## ABOUT THIS EXERCISE
Where a line below holds the string "source", copy that line.

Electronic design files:
== Segment start ==

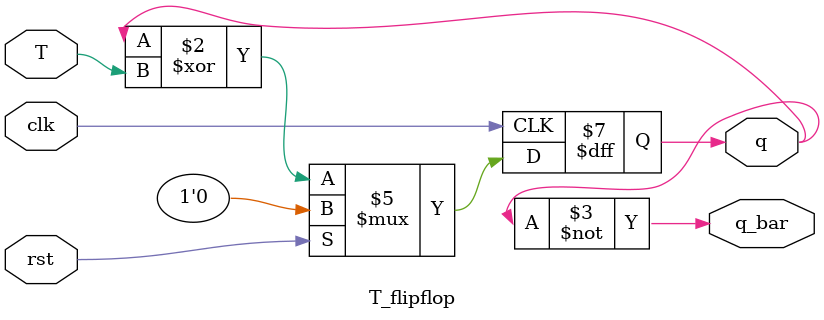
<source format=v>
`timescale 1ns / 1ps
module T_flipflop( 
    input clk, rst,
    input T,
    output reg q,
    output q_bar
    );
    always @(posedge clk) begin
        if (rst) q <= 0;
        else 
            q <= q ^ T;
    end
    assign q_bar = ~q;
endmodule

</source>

== Segment end ==
== Segment start ==

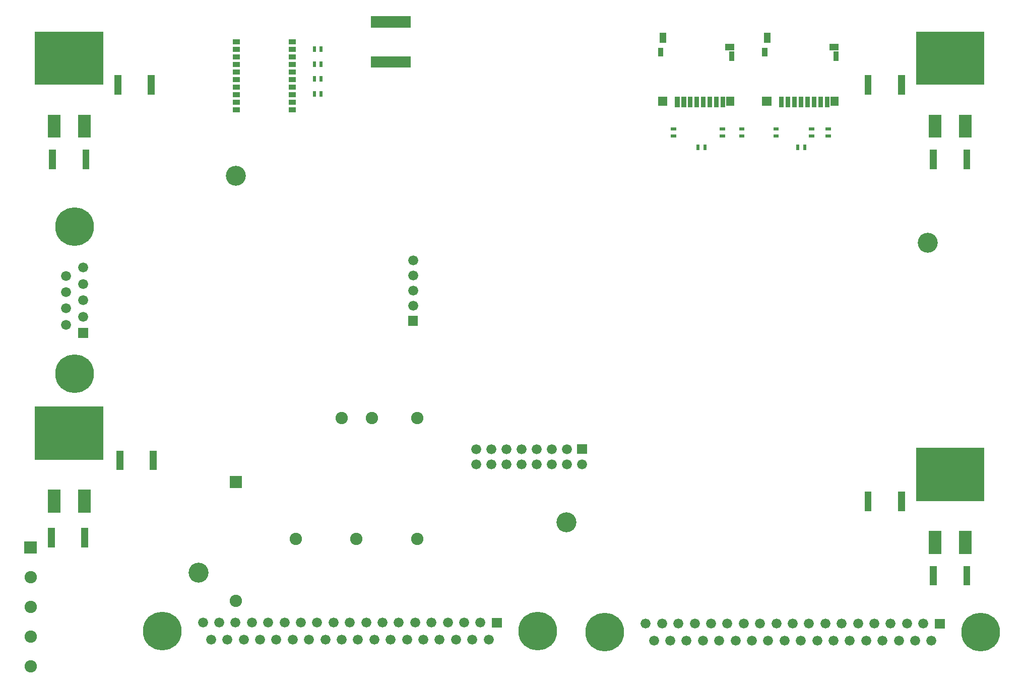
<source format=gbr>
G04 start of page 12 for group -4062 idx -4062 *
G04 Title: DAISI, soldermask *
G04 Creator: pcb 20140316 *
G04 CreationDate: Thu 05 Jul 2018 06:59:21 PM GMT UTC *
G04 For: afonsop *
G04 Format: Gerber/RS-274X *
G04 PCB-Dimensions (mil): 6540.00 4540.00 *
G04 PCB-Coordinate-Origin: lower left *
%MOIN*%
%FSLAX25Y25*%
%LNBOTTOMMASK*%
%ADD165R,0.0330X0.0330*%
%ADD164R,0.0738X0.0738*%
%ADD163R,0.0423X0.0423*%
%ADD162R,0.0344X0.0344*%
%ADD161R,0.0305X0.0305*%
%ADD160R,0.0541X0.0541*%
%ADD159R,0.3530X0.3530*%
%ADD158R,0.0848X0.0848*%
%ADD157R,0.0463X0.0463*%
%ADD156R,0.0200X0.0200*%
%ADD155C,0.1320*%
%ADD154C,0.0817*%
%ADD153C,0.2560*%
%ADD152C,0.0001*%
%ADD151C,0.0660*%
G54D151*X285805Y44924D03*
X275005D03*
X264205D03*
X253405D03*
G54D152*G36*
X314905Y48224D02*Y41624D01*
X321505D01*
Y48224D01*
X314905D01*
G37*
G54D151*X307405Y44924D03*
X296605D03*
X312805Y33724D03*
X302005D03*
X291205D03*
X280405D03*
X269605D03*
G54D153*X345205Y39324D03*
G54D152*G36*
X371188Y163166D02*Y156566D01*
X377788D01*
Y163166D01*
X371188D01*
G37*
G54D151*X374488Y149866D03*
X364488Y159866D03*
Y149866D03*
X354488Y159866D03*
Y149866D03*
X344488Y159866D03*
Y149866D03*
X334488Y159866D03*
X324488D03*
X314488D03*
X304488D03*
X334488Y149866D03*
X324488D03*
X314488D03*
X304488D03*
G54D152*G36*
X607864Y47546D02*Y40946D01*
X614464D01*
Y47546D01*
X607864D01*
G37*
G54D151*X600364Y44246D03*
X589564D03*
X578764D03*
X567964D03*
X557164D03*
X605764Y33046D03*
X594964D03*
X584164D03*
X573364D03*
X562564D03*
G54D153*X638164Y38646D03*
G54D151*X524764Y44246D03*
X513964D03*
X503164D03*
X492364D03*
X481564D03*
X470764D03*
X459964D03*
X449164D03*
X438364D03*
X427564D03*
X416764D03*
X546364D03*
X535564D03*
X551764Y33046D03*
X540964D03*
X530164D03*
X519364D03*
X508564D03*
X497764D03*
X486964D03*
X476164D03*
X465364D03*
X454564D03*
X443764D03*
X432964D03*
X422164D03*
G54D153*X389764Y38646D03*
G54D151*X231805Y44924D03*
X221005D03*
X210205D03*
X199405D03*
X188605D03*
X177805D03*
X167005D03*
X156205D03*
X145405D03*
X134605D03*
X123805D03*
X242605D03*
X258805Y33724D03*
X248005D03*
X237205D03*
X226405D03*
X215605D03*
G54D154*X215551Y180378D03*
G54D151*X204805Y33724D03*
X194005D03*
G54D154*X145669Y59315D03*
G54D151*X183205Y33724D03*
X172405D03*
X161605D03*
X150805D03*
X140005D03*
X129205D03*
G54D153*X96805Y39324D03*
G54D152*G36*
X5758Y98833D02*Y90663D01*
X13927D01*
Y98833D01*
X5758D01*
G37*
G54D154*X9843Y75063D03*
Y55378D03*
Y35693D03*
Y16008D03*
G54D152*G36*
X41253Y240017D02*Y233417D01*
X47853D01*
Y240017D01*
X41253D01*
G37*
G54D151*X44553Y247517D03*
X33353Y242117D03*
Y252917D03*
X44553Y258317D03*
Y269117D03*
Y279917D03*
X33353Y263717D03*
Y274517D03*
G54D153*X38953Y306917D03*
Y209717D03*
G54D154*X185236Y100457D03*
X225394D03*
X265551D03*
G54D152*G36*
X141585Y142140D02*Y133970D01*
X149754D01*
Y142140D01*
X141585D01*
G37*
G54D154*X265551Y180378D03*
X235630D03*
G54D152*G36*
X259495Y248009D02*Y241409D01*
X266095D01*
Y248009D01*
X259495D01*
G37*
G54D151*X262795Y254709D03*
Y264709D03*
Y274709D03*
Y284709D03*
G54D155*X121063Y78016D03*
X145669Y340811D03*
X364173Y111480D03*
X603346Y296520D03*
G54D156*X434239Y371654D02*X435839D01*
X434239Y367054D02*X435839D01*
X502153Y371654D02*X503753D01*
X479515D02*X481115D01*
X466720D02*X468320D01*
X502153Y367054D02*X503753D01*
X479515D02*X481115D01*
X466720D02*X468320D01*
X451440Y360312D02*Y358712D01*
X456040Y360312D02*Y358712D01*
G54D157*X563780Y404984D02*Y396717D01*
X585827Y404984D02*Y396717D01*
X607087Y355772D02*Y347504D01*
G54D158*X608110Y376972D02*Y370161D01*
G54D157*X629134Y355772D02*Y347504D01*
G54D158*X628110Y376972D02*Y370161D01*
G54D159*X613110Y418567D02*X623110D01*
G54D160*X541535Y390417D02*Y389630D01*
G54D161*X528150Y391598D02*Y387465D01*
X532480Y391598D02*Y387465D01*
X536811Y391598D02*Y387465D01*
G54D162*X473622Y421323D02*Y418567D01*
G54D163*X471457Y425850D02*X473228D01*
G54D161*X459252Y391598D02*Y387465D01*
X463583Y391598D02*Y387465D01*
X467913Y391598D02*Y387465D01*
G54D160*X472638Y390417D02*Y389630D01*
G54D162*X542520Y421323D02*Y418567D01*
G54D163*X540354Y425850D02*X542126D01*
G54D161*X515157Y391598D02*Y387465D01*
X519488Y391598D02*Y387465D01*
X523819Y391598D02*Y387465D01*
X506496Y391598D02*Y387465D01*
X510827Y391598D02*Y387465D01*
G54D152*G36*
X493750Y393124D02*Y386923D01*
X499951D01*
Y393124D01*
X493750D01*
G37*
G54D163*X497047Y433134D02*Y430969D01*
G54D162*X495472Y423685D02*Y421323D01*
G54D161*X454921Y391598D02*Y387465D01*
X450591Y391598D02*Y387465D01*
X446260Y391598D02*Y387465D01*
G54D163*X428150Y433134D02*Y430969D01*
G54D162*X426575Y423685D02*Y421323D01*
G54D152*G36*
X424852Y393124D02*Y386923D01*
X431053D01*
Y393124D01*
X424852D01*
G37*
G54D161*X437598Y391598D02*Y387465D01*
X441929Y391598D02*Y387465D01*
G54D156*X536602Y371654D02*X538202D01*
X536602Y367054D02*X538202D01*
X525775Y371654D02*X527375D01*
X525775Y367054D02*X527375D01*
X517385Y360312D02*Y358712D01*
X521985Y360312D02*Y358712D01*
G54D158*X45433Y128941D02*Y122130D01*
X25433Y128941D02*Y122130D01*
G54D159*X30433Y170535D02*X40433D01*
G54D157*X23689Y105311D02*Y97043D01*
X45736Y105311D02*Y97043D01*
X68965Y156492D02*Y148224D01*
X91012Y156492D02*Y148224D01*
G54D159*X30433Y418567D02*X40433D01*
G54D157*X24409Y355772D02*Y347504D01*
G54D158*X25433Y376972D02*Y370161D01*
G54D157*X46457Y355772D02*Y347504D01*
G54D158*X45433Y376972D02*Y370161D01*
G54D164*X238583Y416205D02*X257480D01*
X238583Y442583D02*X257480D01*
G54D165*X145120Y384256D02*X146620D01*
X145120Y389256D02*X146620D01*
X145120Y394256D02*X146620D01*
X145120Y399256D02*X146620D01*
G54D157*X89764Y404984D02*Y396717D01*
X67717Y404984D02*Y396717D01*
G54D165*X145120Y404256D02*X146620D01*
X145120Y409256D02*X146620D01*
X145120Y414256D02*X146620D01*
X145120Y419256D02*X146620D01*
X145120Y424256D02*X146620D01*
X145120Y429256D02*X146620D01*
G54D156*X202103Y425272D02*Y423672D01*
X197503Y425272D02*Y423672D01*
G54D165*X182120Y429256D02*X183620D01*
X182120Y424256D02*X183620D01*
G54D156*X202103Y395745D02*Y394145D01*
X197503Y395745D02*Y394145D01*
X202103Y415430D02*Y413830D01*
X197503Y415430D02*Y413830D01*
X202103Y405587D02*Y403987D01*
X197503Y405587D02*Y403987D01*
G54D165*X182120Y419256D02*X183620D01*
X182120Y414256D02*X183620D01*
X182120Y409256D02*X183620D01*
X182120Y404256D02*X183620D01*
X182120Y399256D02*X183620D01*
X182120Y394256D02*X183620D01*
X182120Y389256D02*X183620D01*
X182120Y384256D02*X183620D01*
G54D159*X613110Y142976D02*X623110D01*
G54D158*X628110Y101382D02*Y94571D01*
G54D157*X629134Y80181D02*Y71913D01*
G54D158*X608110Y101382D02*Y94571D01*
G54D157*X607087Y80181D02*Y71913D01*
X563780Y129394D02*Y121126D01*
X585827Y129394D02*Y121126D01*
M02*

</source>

== Segment end ==

## FINISHED EXERCISE
<source format=v>
</source>
<source format=gbr>
</source>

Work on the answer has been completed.